Memory Integrity Enforcement

>The presence of EMTE leaves Spectre V1 as one of the last avenues available to attackers to help guide their attacks, so we designed a completely novel mitigation that limits the effective reach of Spectre V1 leaks — at virtually zero CPU cost — and forces attackers to contend with type segregation. This mitigation makes it impractical for attackers to use Spectre V1, as they would typically need 25 or more V1 sequences to reach more than 95 percent exploitability rate — unless one of these sequences is related to the bug being exploited, following similar reasoning as our kalloc_type analysis.

Did they ever explain what that mitigation does?

Nope. I don't know why just checking the tags during speculation wouldn't stop Spectre V1, at least for cross-type accesses? I mean, it's not that simple because your program won't crash if speculation has mismatched tags. Which means you can try as many times as you want until you get lucky. But that's certainly not a "completely novel mitigation", so I'm sure I'm missing something obvious.

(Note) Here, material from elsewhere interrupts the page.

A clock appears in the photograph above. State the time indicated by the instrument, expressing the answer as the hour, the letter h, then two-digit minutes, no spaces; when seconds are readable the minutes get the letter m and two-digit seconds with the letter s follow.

Perhaps the real problem is that you can use speculation to scan large amounts of memory for matching tags, some of which would be different types, so you need something to handle that?

(talking out of my butt here)

You’re on the right track, I think. The mastodon link posted in a sibling comment within a minute of yours provides more details:

It sounds like the kernel’s allocations may only use one tag(?). So if you get in there, jackpot right? No tags to deal with.

So they’re using special compiler flags to limit all offsets to less than 4 GB. Then they placed different parts of the kernel far apart in address space with a 4 GB unmapped zone.

So if you can put your own pointer somewhere that’s exploitable in allocated kernel memory, there is no way for it to point to any other “part” of kernel memory. Only within that one “area”.

Presumably this would mean that exploiting a problem in the graphics drivers would not make it possible to provide a pointer pointing to the Secure Enclave interface code. Or something like that.

I’m not 100% on if I’m understanding it correctly.

> It sounds like the kernel’s allocations may only use one tag

What about the blogpost suggested this?

" ... always-on memory safety protection for our key attack surfaces including the kernel ..."

" ... always-on memory-safety protection covering key attack surfaces — including the kernel and over 70 userland processes — built on the Enhanced Memory Tagging Extension (EMTE) and supported by secure typed allocators and tag confidentiality protections ... "

Suggests to me that the kernel allocator uses a similar tagging policy as the userspace allocators do.